What you need to do —
A: Answer these questions using the DHT/distributed tracker notes below:
(i) What does the Fetch Bloomfilter Index RPC return?
(ii) When redundant values are omitted, what is used in their place?
(iii) How should keyword search be implemented in Azureus, if it is implemented at all?
B: Echo the DHT/distributed tracker notes below word for word, from "[Parg - this" up to and including "a crowded key.".

DHT/Distributed tracker

interesting dht bugs: http://cohesion.rice.edu/engineering/computerscience/tr/TR_Download.cfm?SDID=231

making Magnet links more useful

To make sure that every (none-private) torrent is downloadable via magnet link a node should check how many (recent) entries the key which is normally used to retrieve .torrent information has. If the # of storage entries (use the DHT key statistics query) is lower than a specific value N then the client should publish itself under that key to ensure magnet links work even when the torrent is healthy

[Parg - this has been supported for a while - check the tracker log for "presence queries", this is where clients look to see how well represented a torrent is in the DHT and publish if < 8 (if I recall correctly) values]

Bloomfilter RPCs

The Bloomfiltered Get RPC is capable of a returning a subset of values that are stored under a specific key that match a bloomfilter sent by the requestee.

The Fetch Bloomfilter Index RPC returns a bloomfilter of all values under a specific key. This can be used to intersect with other bloomfilters to narrow down the result list and return a limited set of interesting values from a crowded key.

collapsing PUT and/or GET

Often many nodes store identical values multiple times and then other nodes retrieve exhaustive lists of stored values. When the originator of a value doesn't matter for the retrieving nodes then it should be possible to omit redundant values and use a frequency multiplier instead. E.g. the value X under key Y has been put there by N different originators, value Z under key Y only by 1 originator instead of transmitting X N times and Z once.

Of course the storing node would still have to verify each store to prevent attacks but collapsing PUTs would reduce the amount storage needed and reduce the traffic caused by GETs automatgically. Collapsing GETs would preserve the originator information but at least allow the retrieving nodes to choose low-traffic variants.

keyword search

iff keyword search would be implemented in azureus that should be done in the most traffic-efficient way.

Data section —
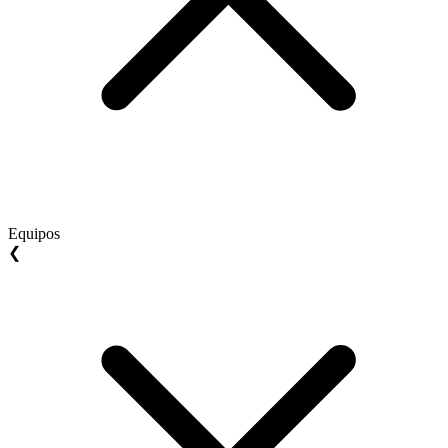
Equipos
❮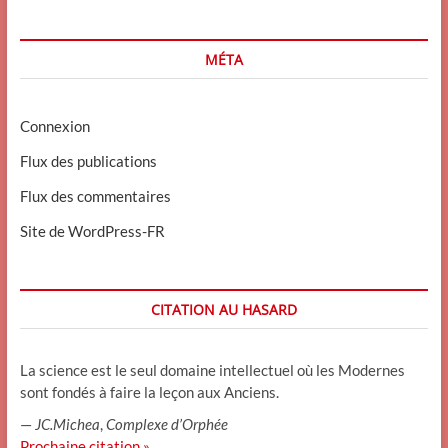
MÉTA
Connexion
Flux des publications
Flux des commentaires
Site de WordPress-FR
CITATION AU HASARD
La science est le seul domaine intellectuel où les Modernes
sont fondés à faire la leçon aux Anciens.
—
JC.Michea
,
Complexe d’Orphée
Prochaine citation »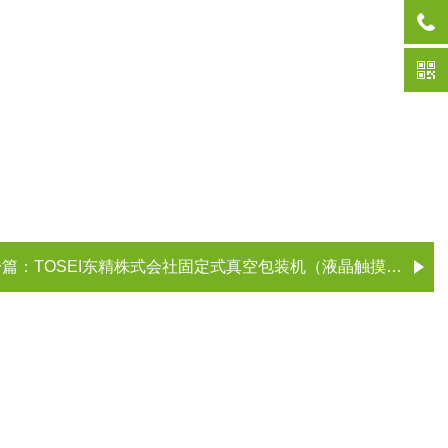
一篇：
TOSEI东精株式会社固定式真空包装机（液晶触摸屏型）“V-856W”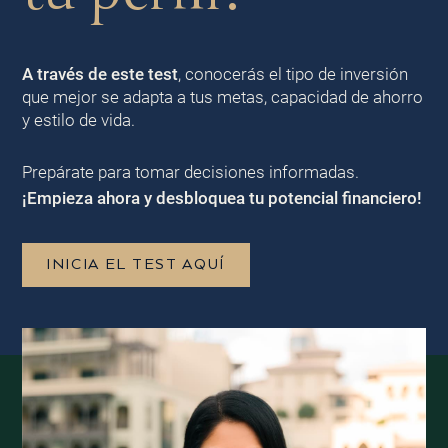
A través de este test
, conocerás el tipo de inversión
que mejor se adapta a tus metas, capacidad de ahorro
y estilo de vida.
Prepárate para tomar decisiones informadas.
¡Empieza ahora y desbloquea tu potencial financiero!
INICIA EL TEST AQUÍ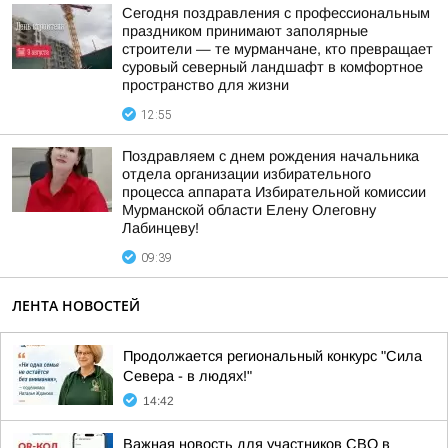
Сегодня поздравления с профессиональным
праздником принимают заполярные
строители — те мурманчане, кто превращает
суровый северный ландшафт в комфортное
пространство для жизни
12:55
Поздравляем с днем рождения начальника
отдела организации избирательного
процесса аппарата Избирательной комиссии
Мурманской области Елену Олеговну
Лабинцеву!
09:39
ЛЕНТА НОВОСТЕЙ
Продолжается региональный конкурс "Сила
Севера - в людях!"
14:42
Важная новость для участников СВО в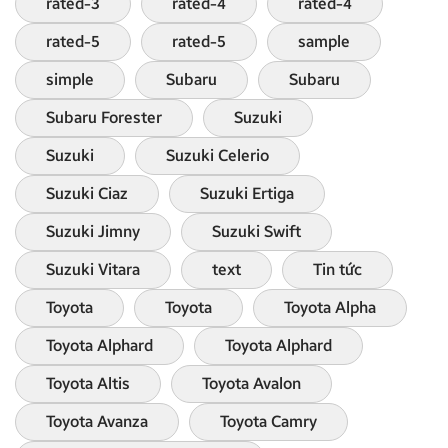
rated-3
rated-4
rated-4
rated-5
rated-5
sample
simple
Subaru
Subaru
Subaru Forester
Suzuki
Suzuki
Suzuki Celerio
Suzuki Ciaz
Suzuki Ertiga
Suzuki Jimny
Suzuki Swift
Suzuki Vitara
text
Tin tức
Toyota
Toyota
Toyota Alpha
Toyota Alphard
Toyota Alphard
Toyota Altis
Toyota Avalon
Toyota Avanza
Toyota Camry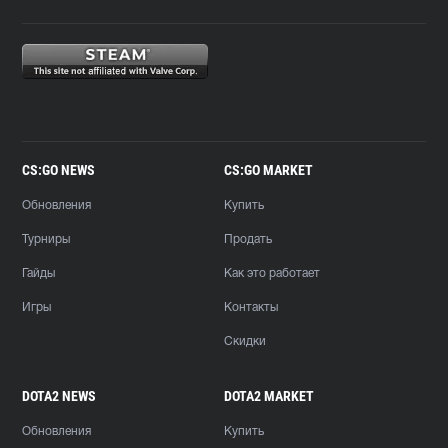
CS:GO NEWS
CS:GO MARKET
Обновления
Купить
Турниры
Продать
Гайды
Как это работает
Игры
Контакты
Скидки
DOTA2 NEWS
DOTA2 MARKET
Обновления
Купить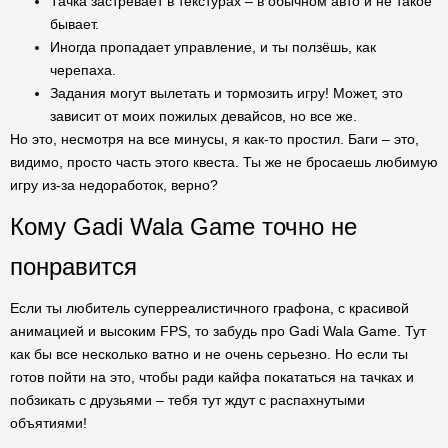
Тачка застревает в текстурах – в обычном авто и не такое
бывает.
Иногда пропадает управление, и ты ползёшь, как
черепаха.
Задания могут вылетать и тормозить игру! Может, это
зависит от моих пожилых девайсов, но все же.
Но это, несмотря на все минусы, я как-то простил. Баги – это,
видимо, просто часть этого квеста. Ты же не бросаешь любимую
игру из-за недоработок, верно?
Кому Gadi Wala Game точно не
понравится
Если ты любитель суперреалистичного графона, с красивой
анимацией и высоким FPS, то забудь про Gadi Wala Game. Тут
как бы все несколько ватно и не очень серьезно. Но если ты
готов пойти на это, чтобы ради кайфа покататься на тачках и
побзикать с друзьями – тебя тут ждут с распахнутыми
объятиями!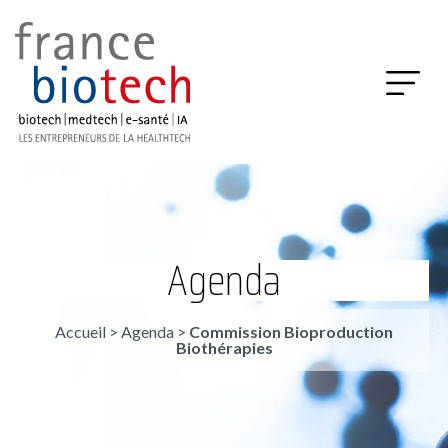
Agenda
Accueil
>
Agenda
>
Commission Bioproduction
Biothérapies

Responses in order —
A:
(i) A bloomfilter of all values under a specific key.
(ii) A frequency multiplier.
(iii) In the most traffic-efficient way.

B:
[Parg - this has been supported for a while - check the tracker log for "presence queries", this is where clients look to see how well represented a torrent is in the DHT and publish if < 8 (if I recall correctly) values]

Bloomfilter RPCs

The Bloomfiltered Get RPC is capable of a returning a subset of values that are stored under a specific key that match a bloomfilter sent by the requestee.

The Fetch Bloomfilter Index RPC returns a bloomfilter of all values under a specific key. This can be used to intersect with other bloomfilters to narrow down the result list and return a limited set of interesting values from a crowded key.